There was a Plan B: to have the company shuttle between the two cities. A story in the Sept. 15, 1966, Tribune told of a conference planned between principals from San Francisco and Chicago to work out logistics. The logistics didn’t work out. ACT made encore visits to Ravinia in 1967 and 1969, then left, never to return. (Some years later, Ball was dismissed from the troupe he had created. In 1991, he committed suicide.)
Says the Tribune’s Chris Jones, “It’s probably a good thing it didn’t work out.” Still, the short-lived ACT experiment left a hunger in its wake. Hope Abelson, who had been instrumental in bringing ACT to Chicago and had fought so hard to try to keep it there, shifted her attention to encouraging Chicago to grow its own. And the passion ACT had excited among Chicago theatregoers (this one among them) demonstrated that there was an appetite in a city that had long been underestimated as a cultural backwater, a place for gangsters and political chicanery—in poet Carl Sandberg’s famous phrase, “hog butcher for the world.” Indigenous companies started to spring up, and Abelson was there with her advice and her checkbook.

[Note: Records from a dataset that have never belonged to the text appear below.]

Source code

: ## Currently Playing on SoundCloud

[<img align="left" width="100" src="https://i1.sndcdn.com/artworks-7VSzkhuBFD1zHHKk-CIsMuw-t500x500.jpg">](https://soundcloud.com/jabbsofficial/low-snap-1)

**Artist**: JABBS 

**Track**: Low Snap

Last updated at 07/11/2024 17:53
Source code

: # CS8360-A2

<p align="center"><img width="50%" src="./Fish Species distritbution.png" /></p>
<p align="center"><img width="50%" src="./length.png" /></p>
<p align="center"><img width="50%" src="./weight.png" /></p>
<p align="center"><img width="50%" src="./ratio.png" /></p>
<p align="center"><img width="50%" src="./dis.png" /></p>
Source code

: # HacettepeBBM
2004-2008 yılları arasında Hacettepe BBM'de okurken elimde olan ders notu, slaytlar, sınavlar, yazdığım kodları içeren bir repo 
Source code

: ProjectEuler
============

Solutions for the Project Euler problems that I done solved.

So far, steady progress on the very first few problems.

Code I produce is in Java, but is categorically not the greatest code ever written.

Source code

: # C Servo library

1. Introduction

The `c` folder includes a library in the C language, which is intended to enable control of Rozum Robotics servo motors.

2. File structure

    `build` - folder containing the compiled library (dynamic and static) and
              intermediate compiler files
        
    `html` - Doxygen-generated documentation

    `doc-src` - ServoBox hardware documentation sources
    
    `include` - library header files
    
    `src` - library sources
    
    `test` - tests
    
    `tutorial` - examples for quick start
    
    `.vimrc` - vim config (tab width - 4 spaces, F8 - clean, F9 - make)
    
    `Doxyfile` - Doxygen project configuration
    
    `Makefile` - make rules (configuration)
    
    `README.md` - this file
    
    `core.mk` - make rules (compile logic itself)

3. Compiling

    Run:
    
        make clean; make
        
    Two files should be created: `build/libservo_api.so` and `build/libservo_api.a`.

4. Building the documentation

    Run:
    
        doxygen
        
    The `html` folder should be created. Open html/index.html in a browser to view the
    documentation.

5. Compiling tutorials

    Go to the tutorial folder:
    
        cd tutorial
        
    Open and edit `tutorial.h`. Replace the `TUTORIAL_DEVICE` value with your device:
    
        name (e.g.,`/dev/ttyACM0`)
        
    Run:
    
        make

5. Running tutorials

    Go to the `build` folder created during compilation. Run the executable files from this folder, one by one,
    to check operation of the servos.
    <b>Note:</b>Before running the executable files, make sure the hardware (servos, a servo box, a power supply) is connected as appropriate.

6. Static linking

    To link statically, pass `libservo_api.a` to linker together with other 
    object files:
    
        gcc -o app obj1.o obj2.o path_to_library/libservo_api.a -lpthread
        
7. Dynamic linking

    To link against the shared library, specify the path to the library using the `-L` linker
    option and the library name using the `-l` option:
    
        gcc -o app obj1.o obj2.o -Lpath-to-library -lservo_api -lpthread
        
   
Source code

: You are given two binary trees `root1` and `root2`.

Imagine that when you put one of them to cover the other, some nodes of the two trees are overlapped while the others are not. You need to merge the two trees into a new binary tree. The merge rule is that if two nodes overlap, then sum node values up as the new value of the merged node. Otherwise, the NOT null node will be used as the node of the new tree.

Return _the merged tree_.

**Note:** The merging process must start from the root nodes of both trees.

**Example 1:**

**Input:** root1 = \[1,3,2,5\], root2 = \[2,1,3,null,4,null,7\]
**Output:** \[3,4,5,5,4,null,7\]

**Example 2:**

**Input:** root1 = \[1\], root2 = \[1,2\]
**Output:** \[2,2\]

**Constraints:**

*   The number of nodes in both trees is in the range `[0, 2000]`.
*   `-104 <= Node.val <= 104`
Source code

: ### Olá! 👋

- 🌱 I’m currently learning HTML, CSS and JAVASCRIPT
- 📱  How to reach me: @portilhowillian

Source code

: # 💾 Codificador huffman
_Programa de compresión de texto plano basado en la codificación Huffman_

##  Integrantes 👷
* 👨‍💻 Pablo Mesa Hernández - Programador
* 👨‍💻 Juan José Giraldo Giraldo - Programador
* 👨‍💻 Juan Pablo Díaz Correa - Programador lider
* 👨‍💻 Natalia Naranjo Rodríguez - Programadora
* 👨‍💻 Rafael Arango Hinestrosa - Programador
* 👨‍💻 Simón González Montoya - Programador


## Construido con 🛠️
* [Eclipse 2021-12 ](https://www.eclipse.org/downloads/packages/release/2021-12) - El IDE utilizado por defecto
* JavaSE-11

“Of course,” Jones points out, “the work these new theatres did turned out to be quite different than the classical model Claudia Cassidy had hoped to see.” In the vacuum left by William Ball came people like Stuart Gordon, who in 1969 created the exuberant and uninhibited Organic Theater Company in Madison, Wisc., then moved it to Chicago in 1970. Strongly influenced by comic books and genre movies, and featuring rock-and-roll, unapologetic vulgarity and frequent displays of skin, the Organic was in the vanguard of what came to be viewed as Chicago-style theatre, which would soon include the wall-slamming, take-no-prisoners approach of the early days of Steppenwolf, founded in 1974. Many other companies were launched around the same time, and by the late ’70s the renaissance was in full swing. It has barely paused for breath since.
As for me, I left Evanston in 1967 for New York. I remember thinking that if a ragtag group like ACT, using little more than spit and glue, could put up productions so potent, New York—with greater resources—would have to be even more dazzling. I was soon disabused.
Jeffrey Sweet is a writer based in New York.